Chirveches asiente, con su habitual escepticismo templado por una rabia fría. Sabe que el mundo está gobernado por quienes hacen y deshacen a su antojo, por quienes convierten la historia en una farsa de justificaciones, por quienes otorgan a la matanza el disfraz de la estrategia geopolítica.
Fernando se reclina en la silla, con los ojos clavados en el aire de la plaza. Su gesto, el de un hombre que ha leído demasiada historia, que ha visto repetirse los mismos crímenes con distintos nombres, con la misma impunidad:
«He dejado de creer en la posibilidad de que el mundo aprenda» —murmura. Los imperios se construyen sobre cadáveres. Es su naturaleza. Pero lo que más me duele es que incluso quienes podrían rebelarse contra esta barbarie han sido domesticados por la comodidad, por el miedo, por el cinismo.
«Siempre ha sido así. La historia, como decía Fernando, la escriben los vencedores. Y los vencidos sólo aparecen en las notas al pie».
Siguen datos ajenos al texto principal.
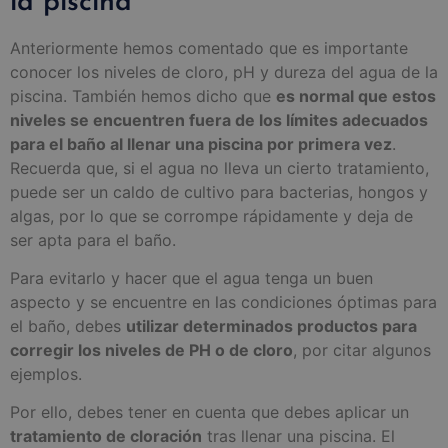
la piscina
Anteriormente hemos comentado que es importante
conocer los niveles de cloro, pH y dureza del agua de la
piscina. También hemos dicho que
es normal que estos
niveles se encuentren fuera de los límites adecuados
para el baño al llenar una piscina por primera vez
.
Recuerda que, si el agua no lleva un cierto tratamiento,
puede ser un caldo de cultivo para bacterias, hongos y
algas, por lo que se corrompe rápidamente y deja de
ser apta para el baño.
Para evitarlo y hacer que el agua tenga un buen
aspecto y se encuentre en las condiciones óptimas para
el baño, debes
utilizar determinados productos para
corregir los niveles de PH o de cloro
, por citar algunos
ejemplos.
Por ello, debes tener en cuenta que debes aplicar un
tratamiento de cloración
tras llenar una piscina. El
La frase queda suspendida en el aire. Hay un instante de silencio en la mesa, un silencio cargado de aceptación amarga.
«No solo la política está dominada por unos pocos» —continúa Fernando, con la mirada fija en el centro de la plaza—. La literatura también. El mundo editorial es un coto cerrado, donde los que deciden quién publica y quién no son los mismos que dictan las modas, los gustos, las corrientes dominantes. Y el escritor que se resiste a entrar en el juego, que no comulga con la ideología de turno, queda fuera. No importa su talento, su voz, su originalidad. Publicar es un privilegio, no un mérito.
Chirveches sonríe con escepticismo.
«El arte siempre ha sido un terreno de poder. La diferencia es que antes la censura venía del Estado o de la Iglesia, y ahora viene del mercado y de la opinión pública. Es peor, porque no tiene rostro, no tiene centro. Te pueden silenciar sin que nadie lo ordene explícitamente. Es un linchamiento difuso, espontáneo, donde todos participan y nadie asume la responsabilidad».
«Las redes sociales han dado la puntilla» —digo, uniéndome a la conversación—. Son la inquisición moderna. Han convertido la cultura en una serie de bandos enfrentados donde importa menos la verdad que la lealtad a una causa. Si te desvías del guion, eres condenado.
«Y en medio de todo esto —dice Chirveches, recostándose en la silla—, Europa sigue sin entender lo que está pasando. El Viejo Continente quiere ser herbívoro en un mundo de depredadores».
Fernando deja escapar una breve risa, sin alegría:
«Europa ha renunciado a su propia voz. Ya no cree en nada. Todo lo somete a revisión, todo lo cuestiona, pero no propone alternativas. Se ha convertido en una cultura de la culpa, de la expiación sin redención. Y cuando una civilización deja de creer en sí misma, el final es sólo cuestión de tiempo».
Chirveches asiente, con ese gesto suyo que mezcla ironía y aceptación.